Monday, December 18, 2006

Cleaning up the mess in Africa

From The Washington Post:

LAST WEEK President Bush hosted a White House summit on malaria. "We know exactly what it takes to treat and prevent the disease," Mr. Bush said, referring to insecticide-treated bed nets and other simple measures. "The only question is whether we have the will to act." The day before the malaria summit, the question of will was raised again by the announcement of an AIDS breakthrough. According to clinical trials conducted in South Africa, Kenya and Uganda, male circumcision can cut the chances of HIV infection by perhaps 60 percent; on one estimate, making circumcision widely available could avert 3 million deaths over 20 years in sub-Saharan Africa. The question is whether health systems in poor countries will be boosted so that circumcision is an option for those who want it.

I'll add a couple of things. Tens of thousands of children die from dysentery because the disease dehydrates them. The body loses its electrolytes causing the heart to become unable to function properly and the child dies. Oral re-hydration salts could save them, or at least the overwhelming majority of them. What are oral re-hydration salts you ask. They are small packets of the minerals which the body needs. Add them to water, stir and what you have is in essence Gatorade.

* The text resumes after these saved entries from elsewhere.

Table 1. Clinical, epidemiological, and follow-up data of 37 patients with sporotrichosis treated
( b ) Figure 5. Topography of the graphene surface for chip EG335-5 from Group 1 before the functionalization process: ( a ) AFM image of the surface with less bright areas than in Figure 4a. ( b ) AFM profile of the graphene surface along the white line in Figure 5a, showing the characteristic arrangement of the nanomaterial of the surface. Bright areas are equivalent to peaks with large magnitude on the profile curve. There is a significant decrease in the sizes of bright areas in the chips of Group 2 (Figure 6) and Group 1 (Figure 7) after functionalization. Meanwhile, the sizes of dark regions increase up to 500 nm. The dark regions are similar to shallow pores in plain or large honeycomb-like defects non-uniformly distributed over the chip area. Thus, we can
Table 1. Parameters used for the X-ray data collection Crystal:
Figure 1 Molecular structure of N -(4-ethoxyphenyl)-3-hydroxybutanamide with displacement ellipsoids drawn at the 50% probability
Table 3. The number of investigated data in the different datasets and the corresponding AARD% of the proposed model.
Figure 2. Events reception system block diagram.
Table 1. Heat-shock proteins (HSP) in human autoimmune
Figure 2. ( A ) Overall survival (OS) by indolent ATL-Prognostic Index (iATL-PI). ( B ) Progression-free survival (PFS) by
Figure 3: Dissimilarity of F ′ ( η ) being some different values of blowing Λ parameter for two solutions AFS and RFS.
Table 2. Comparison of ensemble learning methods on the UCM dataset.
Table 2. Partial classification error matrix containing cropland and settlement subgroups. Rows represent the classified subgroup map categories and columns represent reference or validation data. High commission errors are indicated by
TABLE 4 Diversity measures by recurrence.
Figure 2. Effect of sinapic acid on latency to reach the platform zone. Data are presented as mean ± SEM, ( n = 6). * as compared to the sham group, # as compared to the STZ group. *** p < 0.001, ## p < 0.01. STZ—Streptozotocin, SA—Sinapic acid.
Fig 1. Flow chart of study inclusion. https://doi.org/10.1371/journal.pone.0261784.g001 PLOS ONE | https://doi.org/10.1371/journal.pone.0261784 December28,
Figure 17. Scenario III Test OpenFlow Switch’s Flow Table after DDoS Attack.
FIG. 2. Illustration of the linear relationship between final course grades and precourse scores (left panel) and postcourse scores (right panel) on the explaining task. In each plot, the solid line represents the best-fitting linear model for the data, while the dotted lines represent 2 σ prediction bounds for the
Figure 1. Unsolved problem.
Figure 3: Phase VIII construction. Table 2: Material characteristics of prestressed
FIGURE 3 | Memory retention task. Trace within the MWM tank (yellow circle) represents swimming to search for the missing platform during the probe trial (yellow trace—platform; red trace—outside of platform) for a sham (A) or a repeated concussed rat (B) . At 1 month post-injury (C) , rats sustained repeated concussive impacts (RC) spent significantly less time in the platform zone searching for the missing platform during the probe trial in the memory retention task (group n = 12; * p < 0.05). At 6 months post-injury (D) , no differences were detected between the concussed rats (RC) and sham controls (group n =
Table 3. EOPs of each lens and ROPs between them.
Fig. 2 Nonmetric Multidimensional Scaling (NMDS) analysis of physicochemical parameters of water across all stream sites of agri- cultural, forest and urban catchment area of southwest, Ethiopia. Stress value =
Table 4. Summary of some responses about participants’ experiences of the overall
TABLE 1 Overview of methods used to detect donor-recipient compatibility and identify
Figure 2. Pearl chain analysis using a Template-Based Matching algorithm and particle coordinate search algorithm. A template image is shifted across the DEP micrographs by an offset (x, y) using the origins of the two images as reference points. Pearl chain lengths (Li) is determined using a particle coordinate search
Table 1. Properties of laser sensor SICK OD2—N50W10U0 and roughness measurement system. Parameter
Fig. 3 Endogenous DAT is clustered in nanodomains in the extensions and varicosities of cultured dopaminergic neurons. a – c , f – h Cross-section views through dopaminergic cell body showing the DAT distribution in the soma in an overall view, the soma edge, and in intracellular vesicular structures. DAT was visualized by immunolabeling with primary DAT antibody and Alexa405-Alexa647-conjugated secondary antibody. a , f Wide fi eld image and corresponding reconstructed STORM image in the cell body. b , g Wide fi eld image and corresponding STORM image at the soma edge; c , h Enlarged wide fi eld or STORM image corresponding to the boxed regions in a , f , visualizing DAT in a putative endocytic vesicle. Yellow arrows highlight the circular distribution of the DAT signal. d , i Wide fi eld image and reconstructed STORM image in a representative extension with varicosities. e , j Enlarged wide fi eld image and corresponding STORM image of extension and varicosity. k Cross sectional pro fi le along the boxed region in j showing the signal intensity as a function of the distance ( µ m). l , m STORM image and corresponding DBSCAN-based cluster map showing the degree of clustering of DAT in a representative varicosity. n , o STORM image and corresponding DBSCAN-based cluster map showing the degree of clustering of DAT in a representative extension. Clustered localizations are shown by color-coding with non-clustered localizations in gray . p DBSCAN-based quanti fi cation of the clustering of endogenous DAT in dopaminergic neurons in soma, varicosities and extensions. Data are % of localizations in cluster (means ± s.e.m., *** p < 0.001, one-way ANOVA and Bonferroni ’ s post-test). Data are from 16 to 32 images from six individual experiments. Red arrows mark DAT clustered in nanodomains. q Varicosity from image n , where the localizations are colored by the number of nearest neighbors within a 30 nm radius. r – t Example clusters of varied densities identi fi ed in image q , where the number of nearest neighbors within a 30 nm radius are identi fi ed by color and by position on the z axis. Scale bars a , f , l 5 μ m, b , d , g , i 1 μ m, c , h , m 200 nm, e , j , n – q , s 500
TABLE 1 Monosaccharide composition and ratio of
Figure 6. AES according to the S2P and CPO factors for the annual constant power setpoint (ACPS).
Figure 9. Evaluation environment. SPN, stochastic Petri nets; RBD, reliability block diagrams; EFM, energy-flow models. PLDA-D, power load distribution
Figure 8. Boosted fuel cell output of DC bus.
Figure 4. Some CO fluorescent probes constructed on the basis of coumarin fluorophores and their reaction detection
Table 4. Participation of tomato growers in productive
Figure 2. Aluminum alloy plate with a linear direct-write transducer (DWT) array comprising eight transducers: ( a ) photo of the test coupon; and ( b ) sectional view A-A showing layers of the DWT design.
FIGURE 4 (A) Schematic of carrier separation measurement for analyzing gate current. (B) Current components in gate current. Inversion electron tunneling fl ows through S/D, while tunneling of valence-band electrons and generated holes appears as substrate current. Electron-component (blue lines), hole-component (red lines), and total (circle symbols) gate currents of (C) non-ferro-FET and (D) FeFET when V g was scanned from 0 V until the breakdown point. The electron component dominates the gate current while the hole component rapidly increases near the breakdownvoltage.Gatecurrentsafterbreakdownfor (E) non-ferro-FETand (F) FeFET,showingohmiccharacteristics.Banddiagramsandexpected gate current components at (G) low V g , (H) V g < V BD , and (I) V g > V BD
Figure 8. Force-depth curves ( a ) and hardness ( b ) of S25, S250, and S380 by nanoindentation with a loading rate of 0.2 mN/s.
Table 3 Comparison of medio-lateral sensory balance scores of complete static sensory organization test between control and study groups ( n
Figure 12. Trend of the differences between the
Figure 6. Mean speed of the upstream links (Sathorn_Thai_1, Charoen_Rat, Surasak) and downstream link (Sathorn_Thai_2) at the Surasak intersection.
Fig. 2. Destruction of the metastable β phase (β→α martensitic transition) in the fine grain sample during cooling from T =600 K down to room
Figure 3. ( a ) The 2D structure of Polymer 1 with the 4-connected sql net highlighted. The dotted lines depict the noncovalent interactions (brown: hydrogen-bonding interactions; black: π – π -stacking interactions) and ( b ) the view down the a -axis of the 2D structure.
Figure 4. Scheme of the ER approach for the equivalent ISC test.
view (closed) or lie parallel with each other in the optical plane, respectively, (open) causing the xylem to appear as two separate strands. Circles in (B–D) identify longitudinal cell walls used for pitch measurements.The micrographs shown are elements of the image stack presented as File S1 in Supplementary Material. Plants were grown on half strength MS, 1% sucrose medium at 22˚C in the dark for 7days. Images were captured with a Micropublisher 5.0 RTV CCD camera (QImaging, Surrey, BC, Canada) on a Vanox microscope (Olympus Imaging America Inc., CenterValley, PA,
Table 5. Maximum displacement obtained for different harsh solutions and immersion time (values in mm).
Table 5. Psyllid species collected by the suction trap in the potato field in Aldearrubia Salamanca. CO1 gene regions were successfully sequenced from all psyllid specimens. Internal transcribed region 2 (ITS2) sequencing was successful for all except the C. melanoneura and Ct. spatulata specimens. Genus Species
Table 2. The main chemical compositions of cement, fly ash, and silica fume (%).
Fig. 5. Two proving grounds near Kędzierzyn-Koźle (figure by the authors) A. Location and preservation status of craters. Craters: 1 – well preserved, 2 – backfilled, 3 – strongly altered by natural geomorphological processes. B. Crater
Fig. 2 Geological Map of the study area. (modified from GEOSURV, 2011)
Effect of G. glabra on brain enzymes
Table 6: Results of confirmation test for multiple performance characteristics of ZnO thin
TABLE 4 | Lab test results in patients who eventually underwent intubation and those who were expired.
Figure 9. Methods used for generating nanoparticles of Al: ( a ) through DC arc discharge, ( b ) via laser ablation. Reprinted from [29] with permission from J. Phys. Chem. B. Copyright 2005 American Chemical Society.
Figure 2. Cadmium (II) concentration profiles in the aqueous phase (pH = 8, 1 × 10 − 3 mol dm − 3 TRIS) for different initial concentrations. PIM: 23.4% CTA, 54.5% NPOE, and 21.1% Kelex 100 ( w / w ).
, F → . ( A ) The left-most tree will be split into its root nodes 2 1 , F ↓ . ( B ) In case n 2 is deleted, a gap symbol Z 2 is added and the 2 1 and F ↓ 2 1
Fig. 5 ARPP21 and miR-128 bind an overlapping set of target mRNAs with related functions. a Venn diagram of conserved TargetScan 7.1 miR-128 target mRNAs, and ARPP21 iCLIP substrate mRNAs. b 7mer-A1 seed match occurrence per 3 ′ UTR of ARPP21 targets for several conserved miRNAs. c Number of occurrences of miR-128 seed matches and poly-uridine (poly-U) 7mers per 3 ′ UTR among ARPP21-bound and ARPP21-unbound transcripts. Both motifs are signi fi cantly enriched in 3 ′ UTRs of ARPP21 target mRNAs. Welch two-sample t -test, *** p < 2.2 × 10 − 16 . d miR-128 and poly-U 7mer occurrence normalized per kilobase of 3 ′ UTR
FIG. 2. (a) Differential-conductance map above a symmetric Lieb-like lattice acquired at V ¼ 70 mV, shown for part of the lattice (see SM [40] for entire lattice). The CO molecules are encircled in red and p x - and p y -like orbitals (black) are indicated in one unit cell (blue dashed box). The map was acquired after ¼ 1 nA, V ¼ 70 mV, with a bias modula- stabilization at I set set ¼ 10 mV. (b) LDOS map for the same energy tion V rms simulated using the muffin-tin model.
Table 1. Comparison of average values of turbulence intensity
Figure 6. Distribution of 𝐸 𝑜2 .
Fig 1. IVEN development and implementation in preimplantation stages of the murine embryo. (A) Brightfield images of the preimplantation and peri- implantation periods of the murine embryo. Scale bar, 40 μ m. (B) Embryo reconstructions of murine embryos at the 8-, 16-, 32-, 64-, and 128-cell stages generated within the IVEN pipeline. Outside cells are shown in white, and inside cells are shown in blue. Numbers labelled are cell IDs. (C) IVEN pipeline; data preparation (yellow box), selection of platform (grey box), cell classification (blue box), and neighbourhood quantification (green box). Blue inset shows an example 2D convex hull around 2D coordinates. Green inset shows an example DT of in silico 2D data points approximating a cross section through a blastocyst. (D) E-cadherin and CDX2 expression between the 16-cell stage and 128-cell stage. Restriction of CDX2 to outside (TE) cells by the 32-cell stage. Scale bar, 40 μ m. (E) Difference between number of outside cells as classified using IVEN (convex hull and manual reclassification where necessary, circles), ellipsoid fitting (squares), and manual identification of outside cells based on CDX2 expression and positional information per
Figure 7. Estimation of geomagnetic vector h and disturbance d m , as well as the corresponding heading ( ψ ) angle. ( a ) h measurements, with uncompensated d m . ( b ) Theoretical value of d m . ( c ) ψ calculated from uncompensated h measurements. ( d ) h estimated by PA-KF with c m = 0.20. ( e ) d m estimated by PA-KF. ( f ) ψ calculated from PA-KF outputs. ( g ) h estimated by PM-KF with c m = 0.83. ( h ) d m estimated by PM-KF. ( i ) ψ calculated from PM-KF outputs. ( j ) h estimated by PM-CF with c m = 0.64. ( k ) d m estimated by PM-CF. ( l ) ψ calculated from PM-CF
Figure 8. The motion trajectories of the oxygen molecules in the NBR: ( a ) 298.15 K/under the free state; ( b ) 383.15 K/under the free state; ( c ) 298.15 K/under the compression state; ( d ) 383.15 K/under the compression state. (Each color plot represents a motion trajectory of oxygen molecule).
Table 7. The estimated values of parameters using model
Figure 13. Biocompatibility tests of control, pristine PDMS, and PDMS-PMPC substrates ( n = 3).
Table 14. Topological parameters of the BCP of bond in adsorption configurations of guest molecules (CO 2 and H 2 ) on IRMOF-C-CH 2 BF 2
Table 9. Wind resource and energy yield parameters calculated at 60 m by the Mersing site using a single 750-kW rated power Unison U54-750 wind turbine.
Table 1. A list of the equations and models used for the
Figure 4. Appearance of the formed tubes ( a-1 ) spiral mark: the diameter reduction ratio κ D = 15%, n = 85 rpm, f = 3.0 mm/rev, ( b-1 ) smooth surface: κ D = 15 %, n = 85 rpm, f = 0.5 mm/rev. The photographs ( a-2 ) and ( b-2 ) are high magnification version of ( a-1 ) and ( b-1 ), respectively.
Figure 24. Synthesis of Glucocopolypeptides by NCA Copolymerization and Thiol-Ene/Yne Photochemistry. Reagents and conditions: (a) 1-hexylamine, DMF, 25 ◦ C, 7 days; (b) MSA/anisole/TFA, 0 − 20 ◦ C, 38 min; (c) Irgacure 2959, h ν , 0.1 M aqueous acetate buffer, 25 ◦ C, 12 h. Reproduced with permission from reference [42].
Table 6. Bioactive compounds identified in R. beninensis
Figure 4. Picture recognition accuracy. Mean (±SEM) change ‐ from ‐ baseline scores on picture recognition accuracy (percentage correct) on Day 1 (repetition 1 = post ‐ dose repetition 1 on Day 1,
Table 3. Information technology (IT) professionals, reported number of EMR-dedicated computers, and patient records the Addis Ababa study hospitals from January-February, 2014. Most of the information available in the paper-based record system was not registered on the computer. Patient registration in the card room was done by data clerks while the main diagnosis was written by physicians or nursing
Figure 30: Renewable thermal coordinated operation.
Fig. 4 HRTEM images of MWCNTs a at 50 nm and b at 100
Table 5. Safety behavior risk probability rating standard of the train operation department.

Give this to the child with dysentery and his electrolyte balance is maintained until the disease passes through his body and he lives.

The packet of oral re-hydration salts costs pennies.

You might ask why, since the things are so cheap, are the packets of oral re-hydration salts not ubiquitous in Africa. This is, after all, the kind of thing that the US and the EU and the UN can (or should) agree on. This is even one of the few things that the Islamic world doesn't call blasphemous and fly into a murderous rage over.

Basically the problem is a failure of the local governments to rise above tribalism. The borders of most African nations were drawn by European colonial powers without regard to the tribal makeup of the territories they were creating. To make things worse the Europeans would often draw their native government administrators, soldiers and police from the minority tribe. This was done on the theory that the minority tribe would be more loyal due to the fact that their place of privilege in the nation was due only to the colonizing power and without them they could face retribution from the majority.

Another way in which this tribalism comes into play is the distribution of food aid. If you take the food grown in Africa and add the food sent into Africa by the various world charities (government and private) there is enough food to feed everyone an adequate diet. However the food is often either siphoned off into the black market with the money from its sale finds its way into some "leader's" Swiss bank account or is held back from the starving because the government considers them to be disloyal.

Another area where millions of lives could be saved is in the reintroduction of the insecticide DDT to control mosquito populations. DDT is one of the safest insecticides to humans and other mammals ever developed. The only thing standing in the way of bringing back DDT is the failure of will in the Western governments to stand up to their domestic environmentalists.

Another area where the lunatic fanaticism of the Greens is costing Third World lives is in their success at banning CFC refrigerants. Many medicines, you see, have to be kept cold or they go bad. Making refrigeration more expensive means that there will be a shortage of that which was already in short supply in the places where it is needed most.

If the European colonial powers had taken a more enlightened approach to the dismantling of their colonial empires a great deal of this could have been avoided. They should have adopted a slow process of withdrawal lasting 100 - 150 years. During the long transition period they could have established a nationwide educational system, a transportation infrastructure and a national electrical grid all of which would have weakened the grip of tribalism and left the African nations ready (or at least more ready) to take on the burdens, responsibilities and rewards of full independence sometime in the first quarter of the 22nd Century.

Also, before the Europeans left they could have also done incalculable good for the people of Africa by eradicating every last trace of Islam from the continent, but that's a another story.